Chart: Nvidia vs. Micron – 5Y Stock Price Performance

Why Micron Did It
The fundamentals explain the move. In its most recent quarter, Micron reported revenue of about $41.5 billion, up roughly 346% year-over-year — a faster top-line acceleration than Nvidia, whose quarterly revenue grew about 85% over the same window.
The gap is even starker on the bottom line.
Micron posted adjusted earnings of $25.11 per share against Nvidia’s $1.87, and its adjusted EPS grew more than 1,200% from a year earlier, versus Nvidia’s still-formidable 131%.
The engine is high-bandwidth memory, or HBM — the fast memory stacked beside AI accelerators — where surging demand and tight supply have driven prices, margins and earnings sharply higher.

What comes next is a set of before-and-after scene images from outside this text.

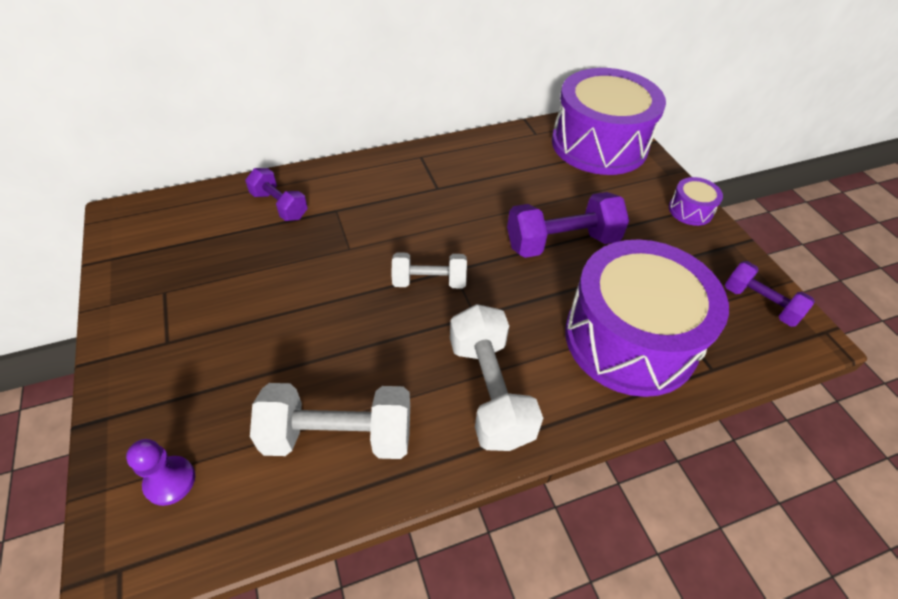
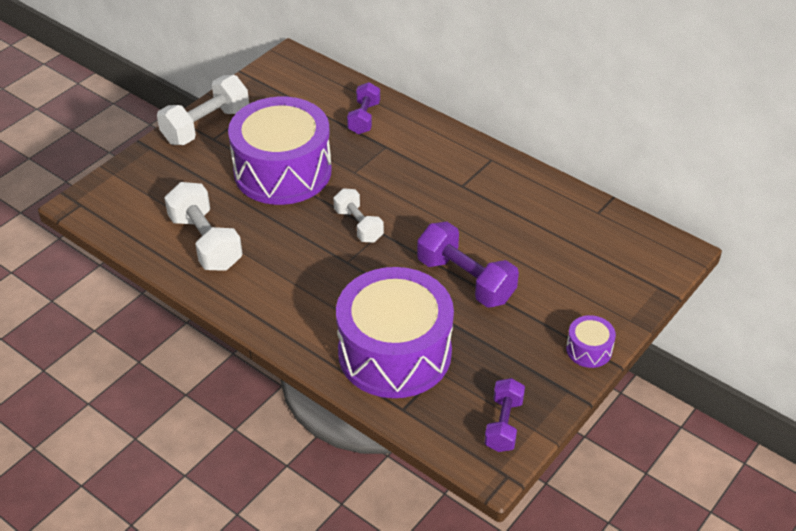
camera: 60 degrees right, 5 degrees down
(170, 481) = (133, 193): purple pawn -> none
(489, 391) = (288, 295): white dumbbell -> white dumbbell (206, 126)
(599, 144) = (627, 259): purple drum -> purple drum (282, 171)

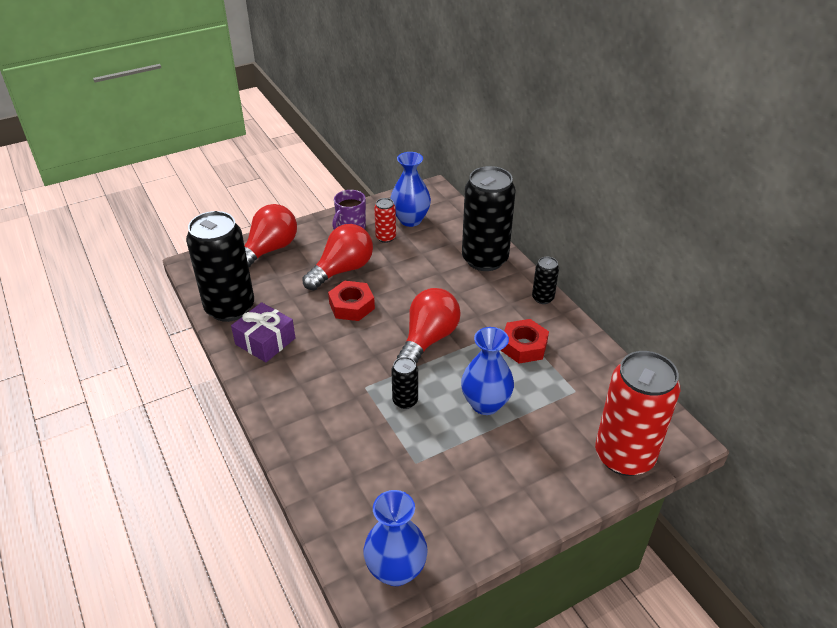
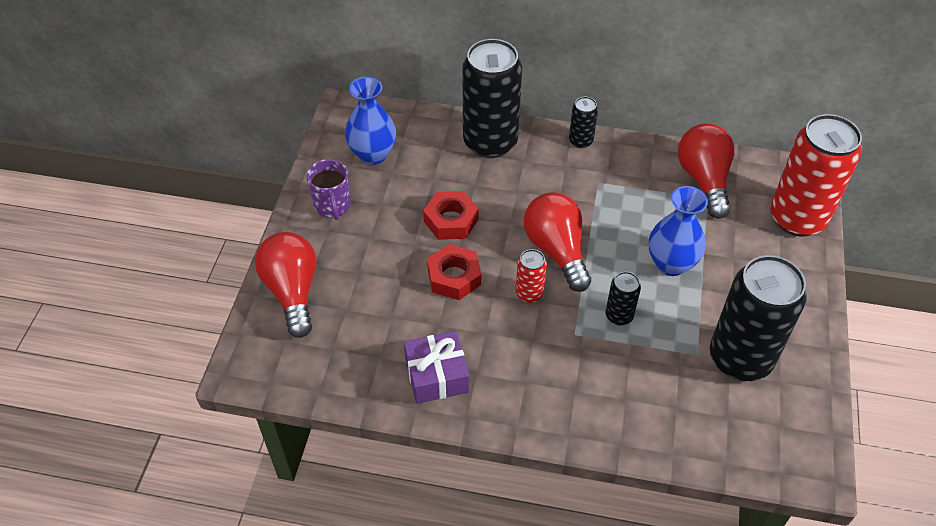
camera: 50 degrees left, 10 degrees up
(230, 308) = (353, 377): black can -> black can (740, 358)
(342, 270) = (392, 252): red light bulb -> red light bulb (704, 180)
(385, 237) = (379, 189): red can -> red can (529, 293)
(396, 570) = (800, 439): blue vase -> none
(523, 346) = (627, 193): red nut -> red nut (451, 220)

Cheap, And Micron Cheaper Still
What makes the rally unusual is that, even after the run, neither stock looks expensive on forward earnings.
Nvidia trades near 19.9 times next-twelve-month estimates — below its 31.3x historical average — while Micron sits around 8.0x, under its own 11.6x mean and well below Nvidia despite the bigger move.
That discount reflects an old reflex: the market still prices memory as a cyclical commodity rather than as core AI infrastructure.
The ‘Memory Race’ Thesis
In a June 29 note, Jordi Visser – head of AI Macro Nexus research at 22V Research – wrote that “AI started as a compute race. It is becoming a memory race,” citing KAIST’s Kim Jung-ho — the “father of HBM” — who frames the GPU as a brilliant analyst and memory as the desk, filing cabinet and library that analyst needs to actually do the work.
Micron has pointed the same way, tying future demand to AI agents, robotics and vehicles, and flagging long-term customer agreements worth roughly $100 billion through 2030.
Whether memory keeps the lead is the open question, but the AI trade no longer has a single face.